======== Information

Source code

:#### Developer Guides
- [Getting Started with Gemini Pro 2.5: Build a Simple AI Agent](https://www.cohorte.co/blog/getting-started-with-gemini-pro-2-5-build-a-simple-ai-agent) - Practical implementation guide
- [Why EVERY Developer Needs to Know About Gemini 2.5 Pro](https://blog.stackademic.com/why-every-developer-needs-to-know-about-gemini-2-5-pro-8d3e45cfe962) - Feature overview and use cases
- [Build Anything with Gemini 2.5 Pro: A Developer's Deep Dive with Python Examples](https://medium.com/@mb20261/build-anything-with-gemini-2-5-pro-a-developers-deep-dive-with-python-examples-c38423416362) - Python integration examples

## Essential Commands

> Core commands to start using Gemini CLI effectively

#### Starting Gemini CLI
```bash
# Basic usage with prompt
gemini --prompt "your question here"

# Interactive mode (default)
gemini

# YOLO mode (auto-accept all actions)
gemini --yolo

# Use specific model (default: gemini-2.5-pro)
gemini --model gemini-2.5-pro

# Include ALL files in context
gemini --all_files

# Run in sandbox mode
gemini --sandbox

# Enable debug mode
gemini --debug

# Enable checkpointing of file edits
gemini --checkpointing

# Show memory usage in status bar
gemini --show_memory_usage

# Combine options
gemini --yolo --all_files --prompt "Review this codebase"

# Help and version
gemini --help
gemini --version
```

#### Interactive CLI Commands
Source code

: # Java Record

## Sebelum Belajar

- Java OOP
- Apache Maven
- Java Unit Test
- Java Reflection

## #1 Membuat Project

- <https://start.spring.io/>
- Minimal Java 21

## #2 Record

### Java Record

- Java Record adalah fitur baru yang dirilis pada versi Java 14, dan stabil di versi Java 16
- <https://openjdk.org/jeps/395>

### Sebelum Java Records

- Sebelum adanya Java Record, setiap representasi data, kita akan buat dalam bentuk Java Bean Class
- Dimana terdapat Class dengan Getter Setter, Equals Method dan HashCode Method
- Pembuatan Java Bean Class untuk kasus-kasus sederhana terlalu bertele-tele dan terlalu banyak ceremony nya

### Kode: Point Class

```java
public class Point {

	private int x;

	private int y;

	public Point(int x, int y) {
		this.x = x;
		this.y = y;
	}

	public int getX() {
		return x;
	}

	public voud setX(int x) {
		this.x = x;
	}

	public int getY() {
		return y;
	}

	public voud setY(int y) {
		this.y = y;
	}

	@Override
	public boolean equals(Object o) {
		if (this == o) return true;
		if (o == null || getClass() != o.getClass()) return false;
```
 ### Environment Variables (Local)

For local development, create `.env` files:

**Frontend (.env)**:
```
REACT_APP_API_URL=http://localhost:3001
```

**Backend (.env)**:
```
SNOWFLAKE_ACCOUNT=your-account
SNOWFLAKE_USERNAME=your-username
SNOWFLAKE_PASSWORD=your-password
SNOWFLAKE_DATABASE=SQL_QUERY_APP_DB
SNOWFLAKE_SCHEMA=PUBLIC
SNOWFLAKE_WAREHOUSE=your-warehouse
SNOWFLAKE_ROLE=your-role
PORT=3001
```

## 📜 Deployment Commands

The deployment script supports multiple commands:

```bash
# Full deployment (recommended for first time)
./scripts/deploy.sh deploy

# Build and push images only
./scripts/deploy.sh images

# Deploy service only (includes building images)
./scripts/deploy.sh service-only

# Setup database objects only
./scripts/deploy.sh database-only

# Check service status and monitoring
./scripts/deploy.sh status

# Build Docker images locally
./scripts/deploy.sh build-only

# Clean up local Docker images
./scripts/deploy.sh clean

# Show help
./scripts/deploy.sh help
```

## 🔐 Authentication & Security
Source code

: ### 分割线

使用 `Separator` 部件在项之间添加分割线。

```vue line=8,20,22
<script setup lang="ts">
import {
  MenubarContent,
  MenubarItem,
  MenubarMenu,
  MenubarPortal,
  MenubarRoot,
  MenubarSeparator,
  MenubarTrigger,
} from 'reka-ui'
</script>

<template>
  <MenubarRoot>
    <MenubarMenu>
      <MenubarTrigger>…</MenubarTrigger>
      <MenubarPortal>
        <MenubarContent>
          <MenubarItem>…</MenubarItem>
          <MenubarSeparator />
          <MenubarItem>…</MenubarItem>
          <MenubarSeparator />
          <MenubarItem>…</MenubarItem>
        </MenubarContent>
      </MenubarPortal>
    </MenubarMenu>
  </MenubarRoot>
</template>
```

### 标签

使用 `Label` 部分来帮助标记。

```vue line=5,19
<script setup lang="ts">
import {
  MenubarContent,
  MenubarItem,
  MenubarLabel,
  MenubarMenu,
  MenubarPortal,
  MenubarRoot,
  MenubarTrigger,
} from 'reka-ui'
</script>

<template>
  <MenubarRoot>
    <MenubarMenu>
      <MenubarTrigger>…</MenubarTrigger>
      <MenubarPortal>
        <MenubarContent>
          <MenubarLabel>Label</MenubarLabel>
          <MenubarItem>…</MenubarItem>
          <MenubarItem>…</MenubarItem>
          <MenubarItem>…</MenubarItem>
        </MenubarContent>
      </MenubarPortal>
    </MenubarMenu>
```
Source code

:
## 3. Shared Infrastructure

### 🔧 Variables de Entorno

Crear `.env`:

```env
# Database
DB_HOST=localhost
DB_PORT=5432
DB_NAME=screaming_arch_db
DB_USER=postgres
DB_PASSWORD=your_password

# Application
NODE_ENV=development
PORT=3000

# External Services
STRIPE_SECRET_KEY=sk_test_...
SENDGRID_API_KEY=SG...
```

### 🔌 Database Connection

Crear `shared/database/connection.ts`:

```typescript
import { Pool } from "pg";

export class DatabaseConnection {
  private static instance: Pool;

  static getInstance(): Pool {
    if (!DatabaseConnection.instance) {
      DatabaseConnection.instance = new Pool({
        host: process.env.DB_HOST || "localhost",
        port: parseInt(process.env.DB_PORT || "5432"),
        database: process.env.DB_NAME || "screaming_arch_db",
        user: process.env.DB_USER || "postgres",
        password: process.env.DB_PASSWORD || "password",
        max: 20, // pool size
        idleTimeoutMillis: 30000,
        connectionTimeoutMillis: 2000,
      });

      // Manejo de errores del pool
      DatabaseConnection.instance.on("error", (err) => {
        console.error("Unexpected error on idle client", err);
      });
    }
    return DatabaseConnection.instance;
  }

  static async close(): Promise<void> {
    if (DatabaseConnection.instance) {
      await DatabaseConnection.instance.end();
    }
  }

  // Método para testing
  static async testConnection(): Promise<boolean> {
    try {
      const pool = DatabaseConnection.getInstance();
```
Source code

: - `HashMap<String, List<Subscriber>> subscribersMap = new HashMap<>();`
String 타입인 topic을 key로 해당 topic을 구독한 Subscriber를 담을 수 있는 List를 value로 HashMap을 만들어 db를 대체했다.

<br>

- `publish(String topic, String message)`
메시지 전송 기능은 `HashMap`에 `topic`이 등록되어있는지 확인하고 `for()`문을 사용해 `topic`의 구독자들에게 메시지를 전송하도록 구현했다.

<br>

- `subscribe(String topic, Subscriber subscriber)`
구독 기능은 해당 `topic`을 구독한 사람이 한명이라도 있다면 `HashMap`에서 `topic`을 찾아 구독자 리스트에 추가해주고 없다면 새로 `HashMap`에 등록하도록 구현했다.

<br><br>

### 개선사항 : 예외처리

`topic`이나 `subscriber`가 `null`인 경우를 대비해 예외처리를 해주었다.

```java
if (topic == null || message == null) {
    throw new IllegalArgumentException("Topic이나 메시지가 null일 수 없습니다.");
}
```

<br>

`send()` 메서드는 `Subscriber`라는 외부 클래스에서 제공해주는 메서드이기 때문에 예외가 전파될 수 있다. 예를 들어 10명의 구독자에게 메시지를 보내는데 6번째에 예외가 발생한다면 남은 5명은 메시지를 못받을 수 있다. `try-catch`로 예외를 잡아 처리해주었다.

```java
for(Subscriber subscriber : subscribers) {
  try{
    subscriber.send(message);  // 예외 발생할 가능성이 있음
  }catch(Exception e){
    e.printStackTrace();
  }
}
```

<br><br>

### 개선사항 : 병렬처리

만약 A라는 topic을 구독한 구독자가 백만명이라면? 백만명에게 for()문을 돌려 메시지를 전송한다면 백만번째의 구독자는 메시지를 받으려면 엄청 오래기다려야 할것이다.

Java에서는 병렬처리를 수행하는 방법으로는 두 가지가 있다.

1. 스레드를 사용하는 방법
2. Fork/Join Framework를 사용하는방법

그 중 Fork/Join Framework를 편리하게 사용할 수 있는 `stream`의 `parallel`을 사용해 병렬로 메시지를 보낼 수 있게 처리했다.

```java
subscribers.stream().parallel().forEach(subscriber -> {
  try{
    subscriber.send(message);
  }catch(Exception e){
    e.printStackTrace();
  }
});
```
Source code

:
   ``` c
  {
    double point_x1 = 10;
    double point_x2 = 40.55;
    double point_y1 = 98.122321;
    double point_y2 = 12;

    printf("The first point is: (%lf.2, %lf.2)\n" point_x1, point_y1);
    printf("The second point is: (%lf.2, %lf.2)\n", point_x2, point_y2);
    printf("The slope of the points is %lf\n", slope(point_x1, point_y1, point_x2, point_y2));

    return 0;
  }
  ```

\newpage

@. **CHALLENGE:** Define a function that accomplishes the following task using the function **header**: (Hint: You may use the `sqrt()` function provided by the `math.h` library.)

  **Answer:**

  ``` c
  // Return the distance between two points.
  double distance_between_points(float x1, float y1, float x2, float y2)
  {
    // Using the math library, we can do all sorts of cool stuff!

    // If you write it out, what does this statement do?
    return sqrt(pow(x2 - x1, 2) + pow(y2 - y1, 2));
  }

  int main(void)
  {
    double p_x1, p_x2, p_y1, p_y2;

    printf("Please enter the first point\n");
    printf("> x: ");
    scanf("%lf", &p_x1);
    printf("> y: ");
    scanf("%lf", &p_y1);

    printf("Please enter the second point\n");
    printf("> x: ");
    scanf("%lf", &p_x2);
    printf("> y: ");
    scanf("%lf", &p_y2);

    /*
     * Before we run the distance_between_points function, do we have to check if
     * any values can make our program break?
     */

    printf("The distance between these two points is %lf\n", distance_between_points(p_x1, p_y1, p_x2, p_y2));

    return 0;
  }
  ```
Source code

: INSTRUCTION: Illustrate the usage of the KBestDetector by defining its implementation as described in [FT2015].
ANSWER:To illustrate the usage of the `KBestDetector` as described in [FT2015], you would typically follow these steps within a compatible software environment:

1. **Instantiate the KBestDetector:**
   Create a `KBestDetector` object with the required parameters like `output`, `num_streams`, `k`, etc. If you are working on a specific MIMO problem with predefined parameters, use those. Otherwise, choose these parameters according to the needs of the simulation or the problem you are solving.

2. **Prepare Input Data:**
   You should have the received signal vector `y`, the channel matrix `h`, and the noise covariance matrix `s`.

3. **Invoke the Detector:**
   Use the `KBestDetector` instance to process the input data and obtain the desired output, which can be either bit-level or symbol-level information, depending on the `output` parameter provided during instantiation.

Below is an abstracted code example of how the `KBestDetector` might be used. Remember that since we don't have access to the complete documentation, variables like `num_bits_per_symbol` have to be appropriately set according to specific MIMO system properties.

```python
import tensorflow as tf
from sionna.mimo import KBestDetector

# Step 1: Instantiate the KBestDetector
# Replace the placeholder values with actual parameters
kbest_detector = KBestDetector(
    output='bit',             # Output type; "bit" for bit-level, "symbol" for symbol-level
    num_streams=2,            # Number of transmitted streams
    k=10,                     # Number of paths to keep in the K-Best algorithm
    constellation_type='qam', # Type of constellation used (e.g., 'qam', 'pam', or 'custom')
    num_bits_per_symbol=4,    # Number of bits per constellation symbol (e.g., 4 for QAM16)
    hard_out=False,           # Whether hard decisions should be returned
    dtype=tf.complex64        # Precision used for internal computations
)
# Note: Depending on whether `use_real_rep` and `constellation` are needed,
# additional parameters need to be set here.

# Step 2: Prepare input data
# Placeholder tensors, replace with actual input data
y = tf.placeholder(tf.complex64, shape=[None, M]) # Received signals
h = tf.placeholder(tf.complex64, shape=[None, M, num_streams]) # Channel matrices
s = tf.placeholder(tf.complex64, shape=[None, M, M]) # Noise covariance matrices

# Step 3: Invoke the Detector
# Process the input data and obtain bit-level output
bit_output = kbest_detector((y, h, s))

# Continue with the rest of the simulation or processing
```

================

> _What is being asked_
Counting lines with the word "prompt" in the listing, state the resulting number and nothing else.

> _Reply_
3